Insolvency practitioners from PricewaterhouseCoopers have been appointed as liquidators of Weavering Macro Fixed Income Fund, a hedge fund specialising in fixed income investments. The move follows the fund’s announcement on March 11 that it was suspending redemptions, as well as an investigation into a large interest rate swap position with a company controlled by a related party.

‘Since early November, the fund had received redemption requests exceeding USD223m, but could only meet USD90m of these,’ says Matthew Wilde, head of PwC’s hedge fund restructuring team. ‘With a further wave of provisional redemptions of up to USD65m in the pipeline, the directors of the fund called us in to look at the options.

‘The resolution to wind up the fund was made after a brief review concluded that its balance sheet value, most recently USD506m, was almost entirely dependent on the value of a series of interest rate swaps totalling USD637m.

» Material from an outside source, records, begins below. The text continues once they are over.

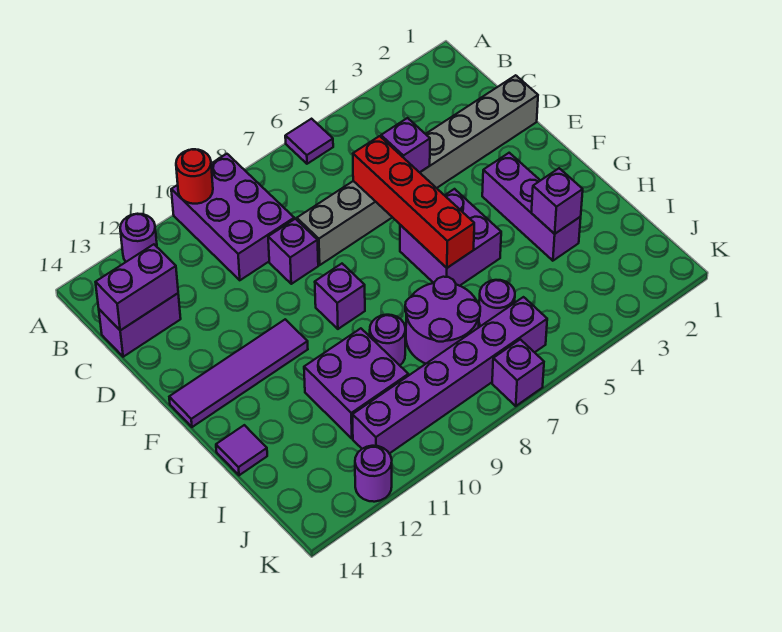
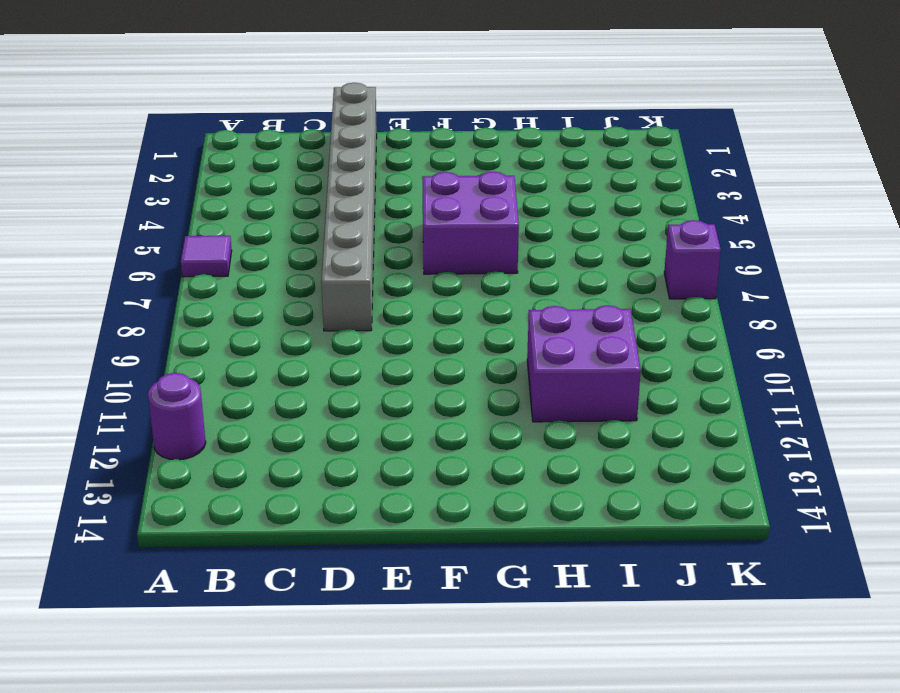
none -> purple 2x3 brick [171,154,294,280]
none -> purple 1x2 brick [99,293,181,357]
none -> purple 1x1 brick [268,219,318,284]

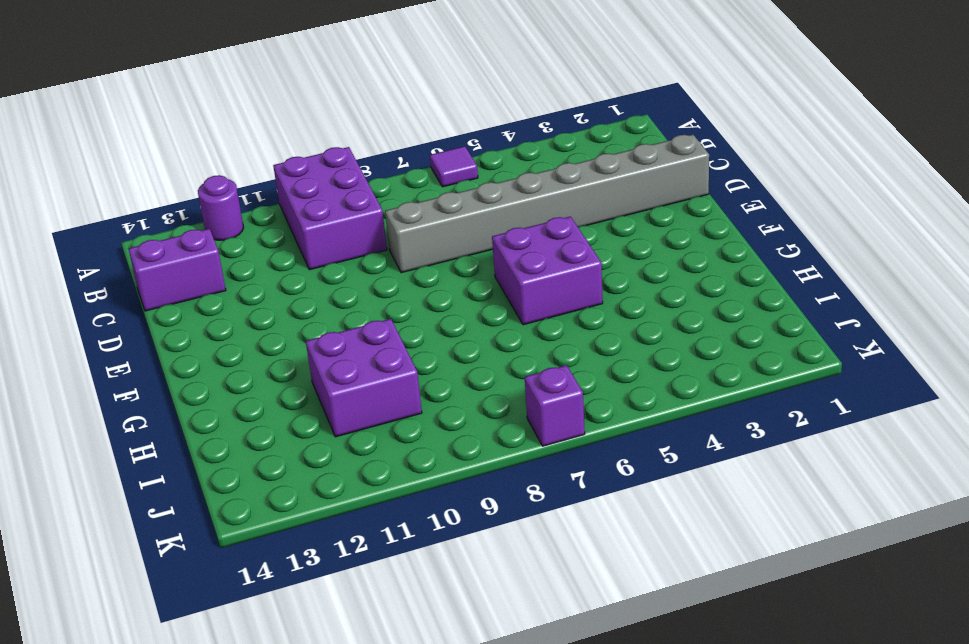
none -> purple 1x1 brick [268,219,318,284]
none -> purple 1x3 brick [482,153,581,261]
none -> purple 1x1 brick [315,264,365,329]

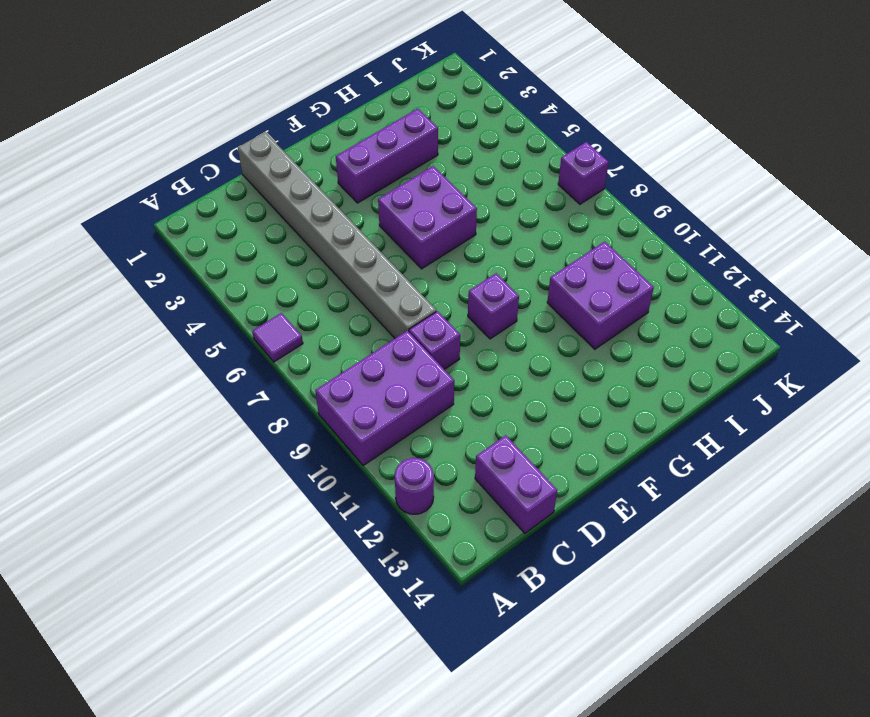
none -> purple 1x4 tile [169,319,308,427]
none -> purple 2x2 round brick [405,277,480,364]
none -> purple 1x1 round brick [370,315,405,365]

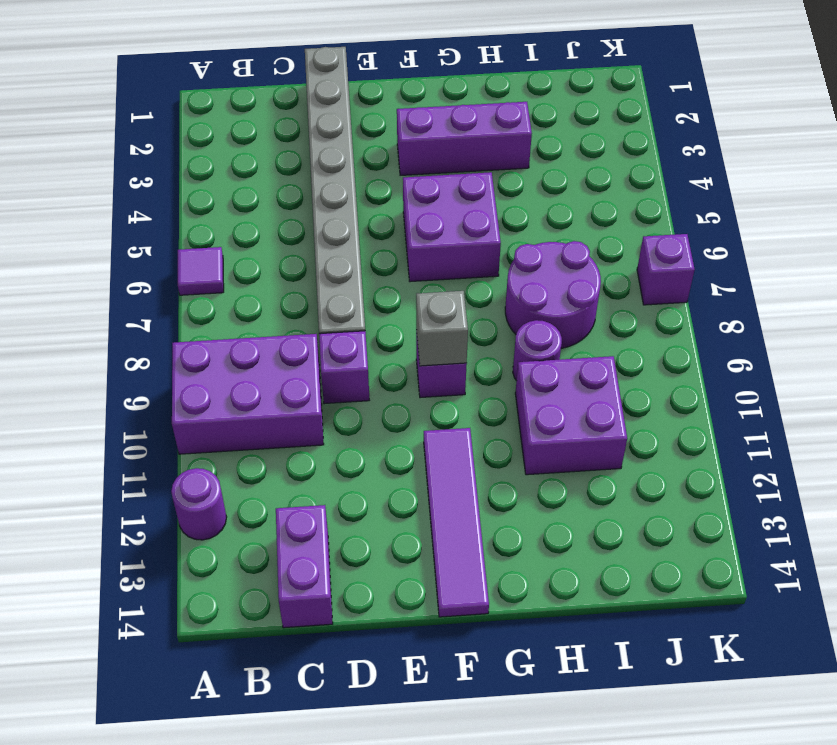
grey 1x1 brick [416,291,468,366] -> none
none -> purple 1x1 tile [216,425,267,475]
none -> purple 1x1 round brick [479,280,515,326]
none -> purple 1x6 brick [353,297,547,454]

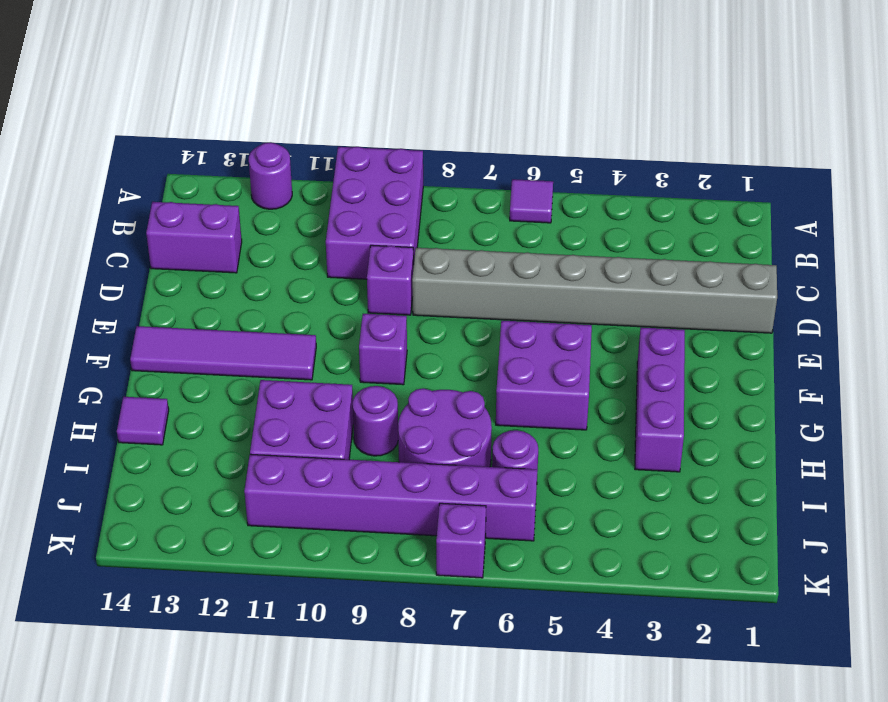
none -> purple 1x1 round brick [355,446,392,502]
none -> red 1x1 round brick [176,149,213,204]
none -> purple 1x2 brick [96,244,178,330]

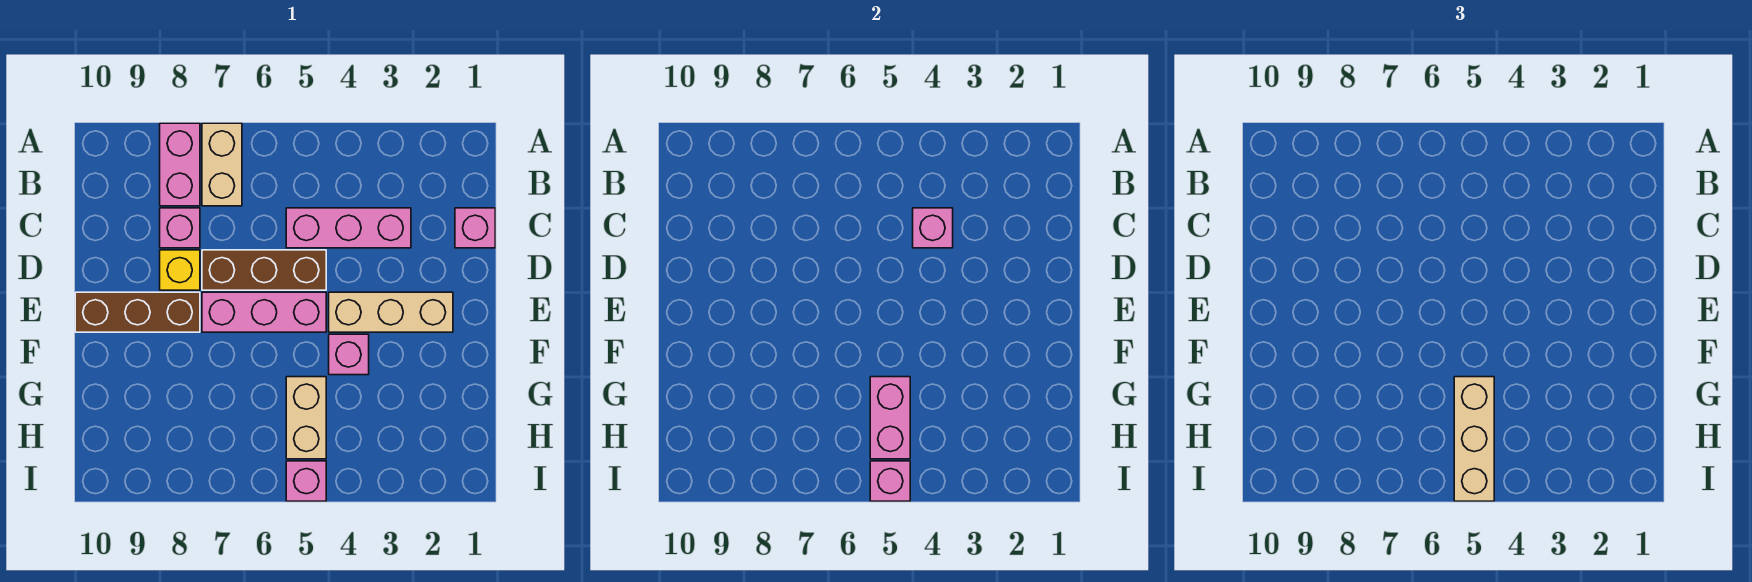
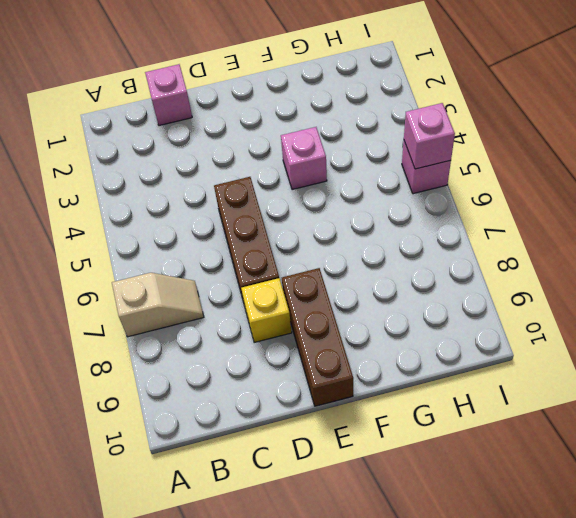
tan 1x2 slope [112,273,204,337] -> tan 1x2 brick [202,123,242,206]
none -> pink 1x2 brick [160,123,200,206]
none -> pink 1x3 brick [286,208,411,248]
none -> pink 1x1 brick [160,208,200,248]

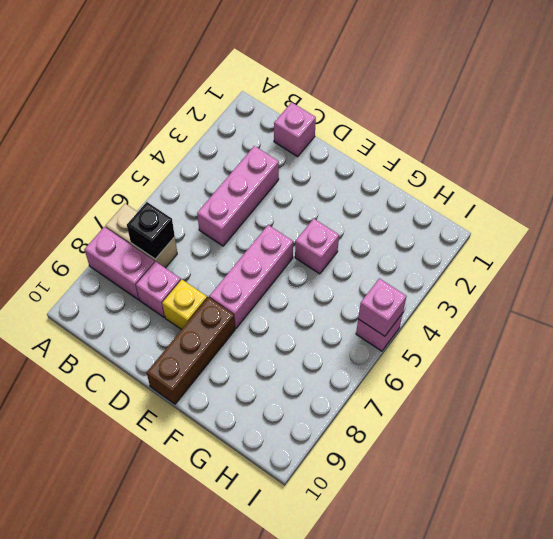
black 1x1 brick [127,202,175,259] -> none
none -> brown 1x3 brick [202,250,326,290]
none -> tan 1x3 brick [329,292,453,332]
none -> tan 1x2 brick [286,377,326,459]

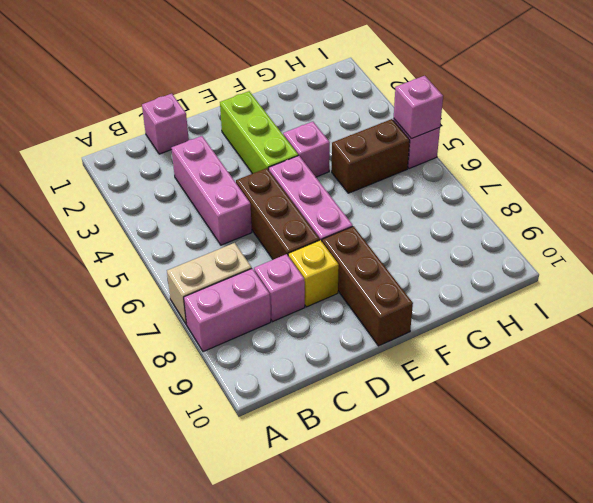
lime 1x3 brick [220,91,298,174] -> tan 1x3 brick [329,292,453,332]
brown 1x2 brick [332,119,410,193] -> tan 1x2 brick [286,377,326,459]
none -> pink 1x1 brick [913,208,953,248]
none -> pink 1x2 brick [870,377,910,459]
none -> tan 1x3 brick [1454,377,1494,501]

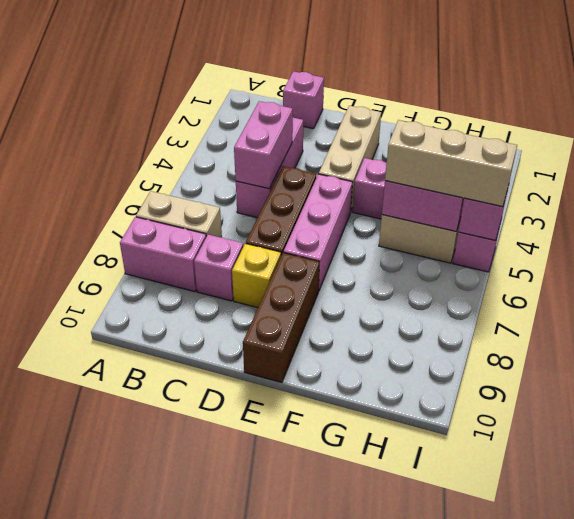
pink 1x2 brick [234,101,293,189] -> pink 1x1 brick [913,208,953,248]

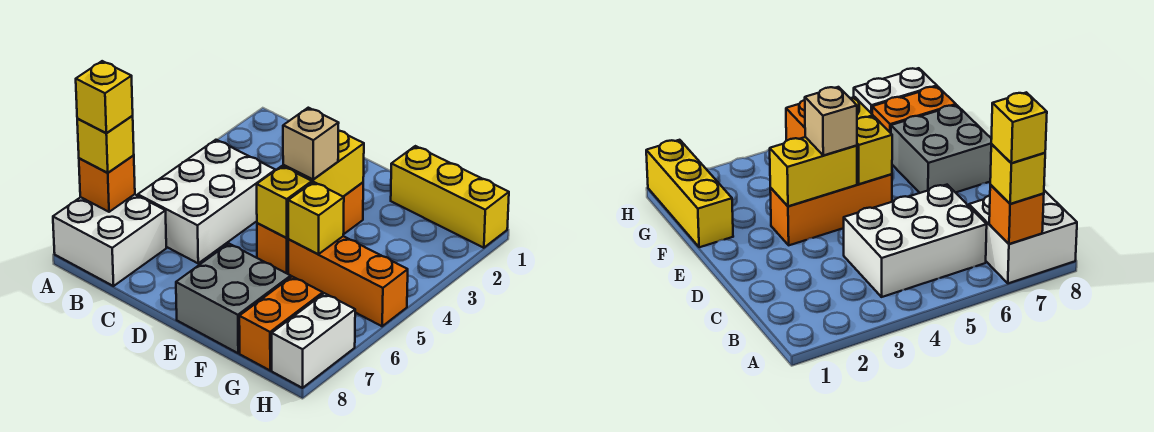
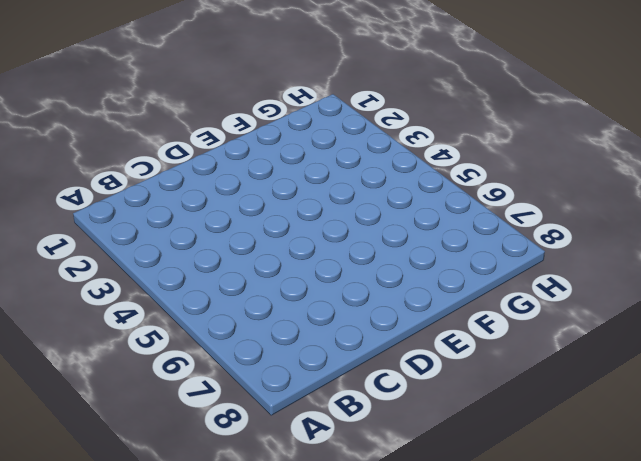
none -> white 2x2 brick [53,194,166,286]
none -> white 2x3 brick [138,140,275,263]
none -> orange 1x3 brick [257,183,363,274]

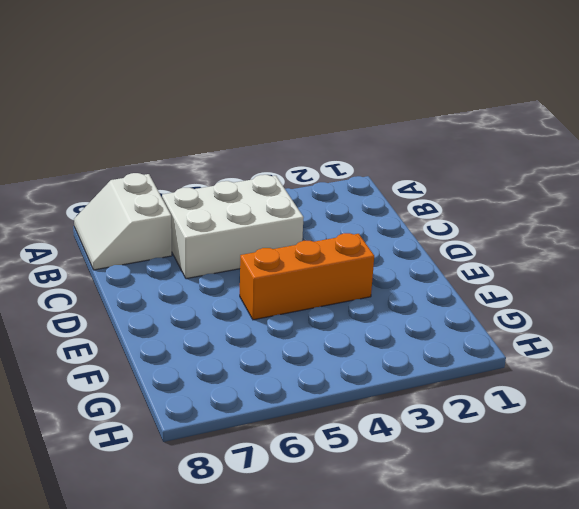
white 2x2 slope [74,173,172,270] -> white 2x2 brick [53,194,166,286]
none -> grey 2x2 brick [176,244,291,353]
none -> yellow 1x3 brick [391,146,509,248]
none -> orange 1x3 brick [288,236,408,326]

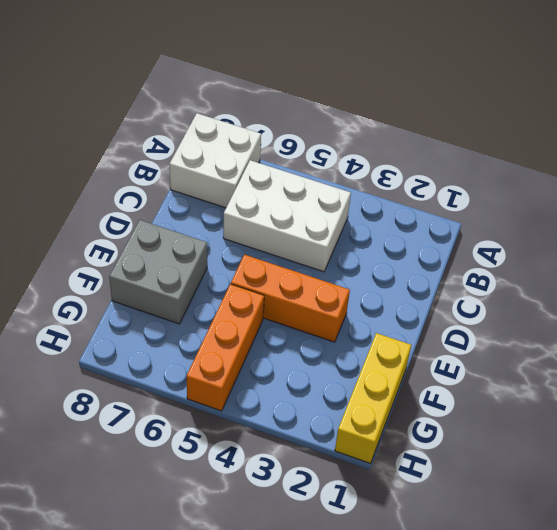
none -> orange 1x2 brick [239,277,323,370]
none -> white 1x2 brick [272,293,355,388]
none -> orange 1x1 brick [79,155,135,212]

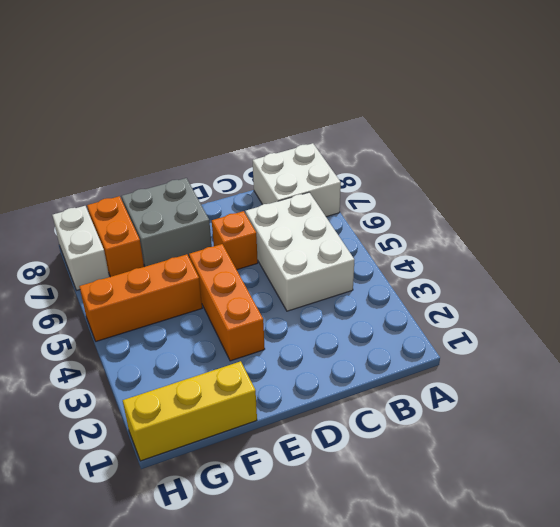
orange 1x1 brick [212,211,258,270] -> orange 1x1 brick moved to [79,155,135,212]
none -> yellow 1x2 brick [283,131,364,196]
none -> yellow 1x1 brick [257,166,312,238]
none -> yellow 1x1 brick [288,182,344,254]

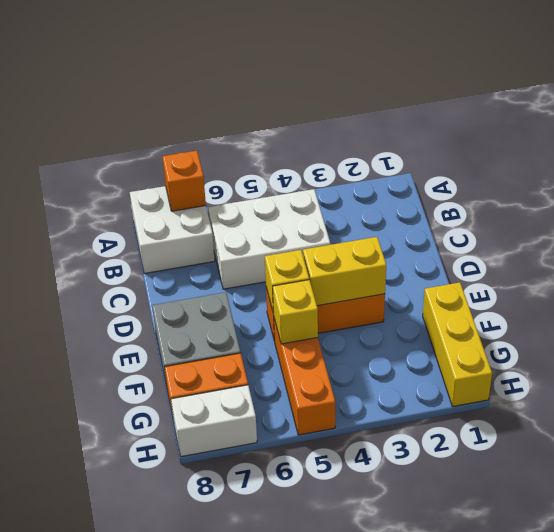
none -> yellow 1x1 brick [77,116,134,173]
none -> tan 1x1 brick [283,108,339,179]
none -> yellow 1x1 brick [76,61,133,133]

‘[These] had been struck with a company that was revealed to be a related party to the fund manager and lacked the value necessary to support the swaps. This left the fund with no reasonable prospect of paying its debts and no option but to request that liquidators be appointed.’

A voluntary liquidation of a Cayman registered company is a process governed by statute. Cayman law requires that where a company is insolvent, or of doubtful solvency, the liquidation process must be supervised by the court.

The liquidator’s role includes establishing independent control over the company and taking control of all assets, opening a communication process with creditors and shareholders, establishing a stable base from which to maximise realisation from the assets, investigating the circumstances which led to the company’s current financial position, and considering all the options available to maximise reimbursement of creditors and investors.

‘It appears likely that there will be a very substantial shortfall to the fund’s creditors and its remaining shareholder investors may be left with little,’ Wilde says. ‘It is clear that there is much to be understood about the circumstances of these trades, and creditors and shareholders will soon be advised of details of a meeting of creditors to which the liquidators will report their findings.’